Westmed is creating a Wellness Center, which it hopes to open by the end of 2020. “It will be a programmatic approach,” Kesh says. “A patient will come to our center, meet with an intake coordinator who does an assessment that includes diet, exercise, and lifestyle, and try to focus on the four big problem areas,” which she lists as stress, nutrition, movement, and sleep. “We will match the patient to what can address that need, whether it’s acupuncture, stress management, or a sleep specialist.”
The key to the program, she says, is that it works in collaboration with Westmed’s providers. “We are not telling patients to stop taking their antihypertensive meds. We are looking for ways to supplement the approach if their conditions cannot be adequately controlled with medication,” Kesh explains. “A 15-minute office visit is not enough time to get into the nitty-gritty of diet. That conversation takes time if you want to do it right. And that holistic approach is something you don’t see often but that a lot of patients are looking for.”
“Some patients are looking for a more ‘natural’ approach to their health.”
—Dr.

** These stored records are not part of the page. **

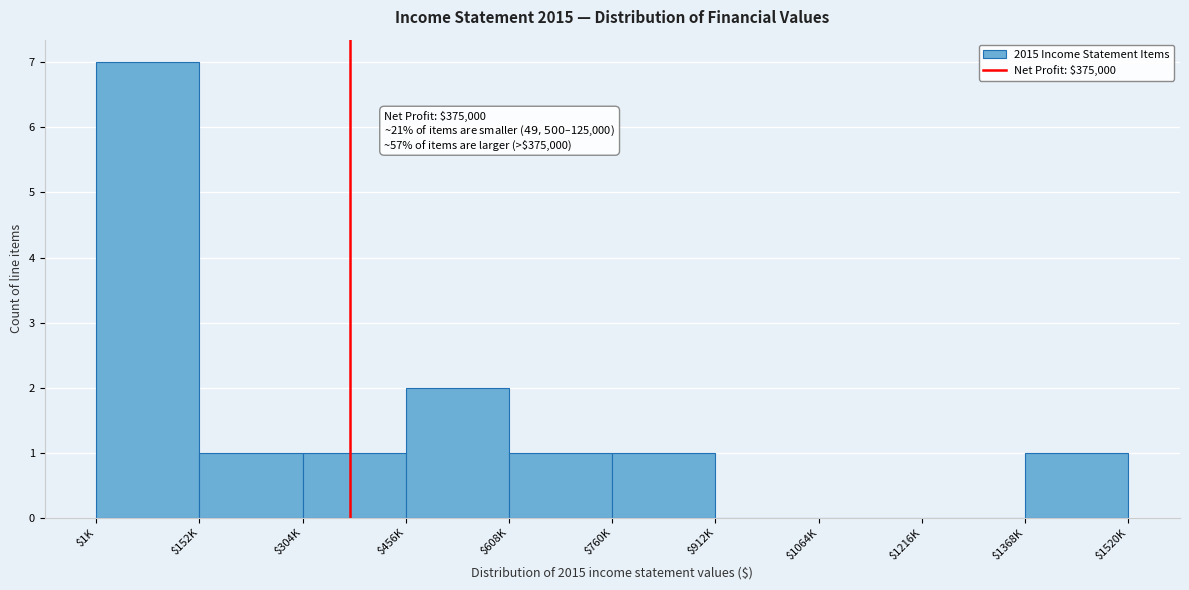

At which label is the value closest to 3?

$456K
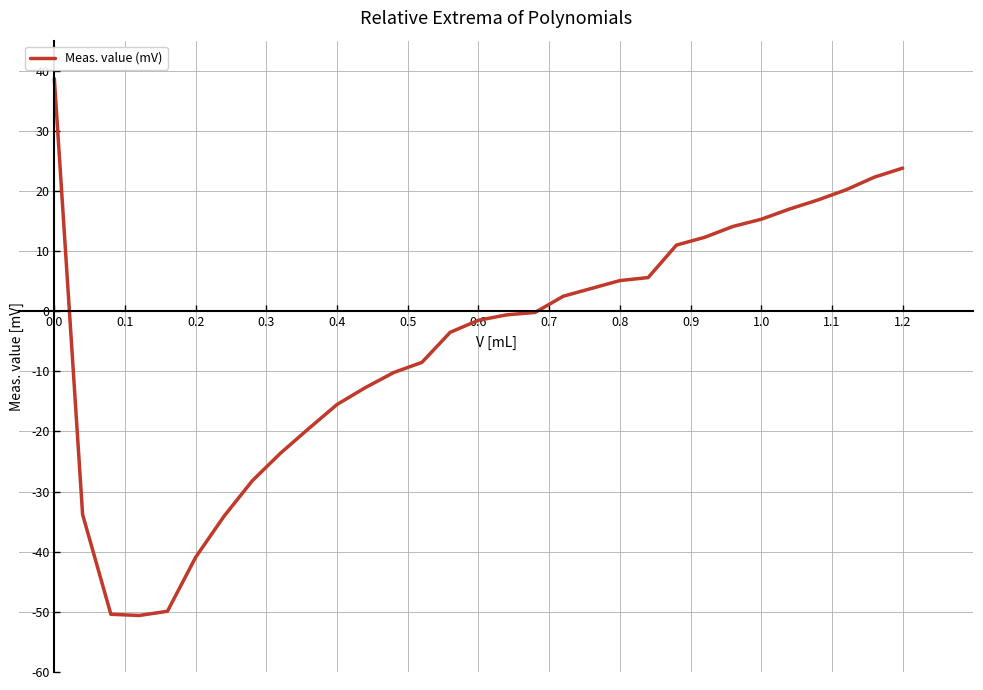

What is the minimum value shown in the chart?

-50.6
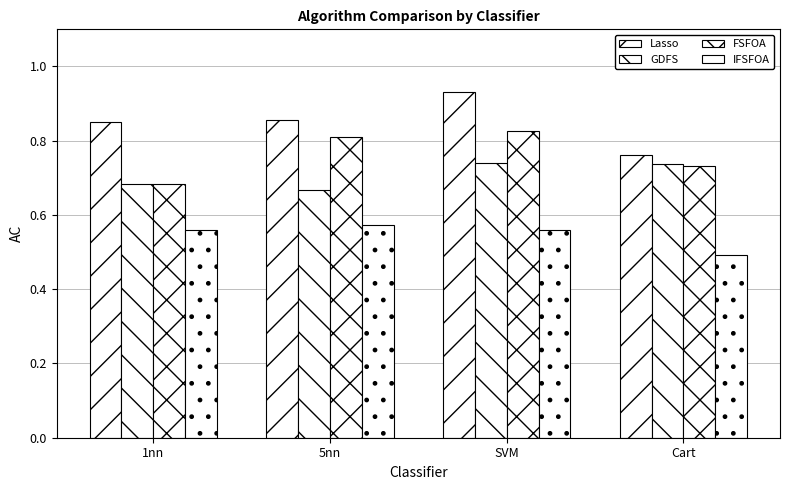

Does the chart contain stacked bars?

No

Minerva Santos, CareMount Medical
Physicians at other practices are embracing integrated medicine, as well. Dr. Stephen Thorp, a pain medicine specialist affiliated with Sleepy Hollow’s Northwell Phelps Hospital, prefers the term “functional medicine” — therapies that get at the root cause of pain. He asks his patients about their diets, exercise, and sleep habits, among other things, to “try to empower people to take care of their own health,” he says. “Education is the number-one thing.” He refers patients to the appropriate source — nutritionist, sleep specialist, physical therapist. The hospital has advanced physical therapy tools, too, including a pool equipped with bicycles for aqua-therapy. “I talk about the pros and cons of all these things,” says Thorpe, “then I let them decide what is best for them. Medicine is as much an art as it is a science, and what’s right for one person is not necessarily right for another. I tell them: ‘This may or may not serve you; that’s why we need to keep exploring.’”
At CareMount Medical, internal medicine physician Dr. Minerva Santos specializes in integrative medicine at the practice’s Jefferson Valley office. She offers herbal and homeopathic therapies, stresses the importance of meditation, and advises patients about daily supplements. She also refers patients to acupuncture, energy medicine, and reiki practitioners in the area. “The driving force, I believe, is the opting out of prescribed medications,” she says. “Patients feel overmedicated, suffering side effects, and the cost for medications can be prohibitive for some. Some patients are looking for a more ‘natural’ approach to their health.”
She and others like her believe that as more research studies support anecdotal evidence for these alternative therapies, more patients and doctors will take them seriously. “I believe this is a trend that is here to stay,” she says.
Freelance writer David Levine is a frequent contributor to 914INC.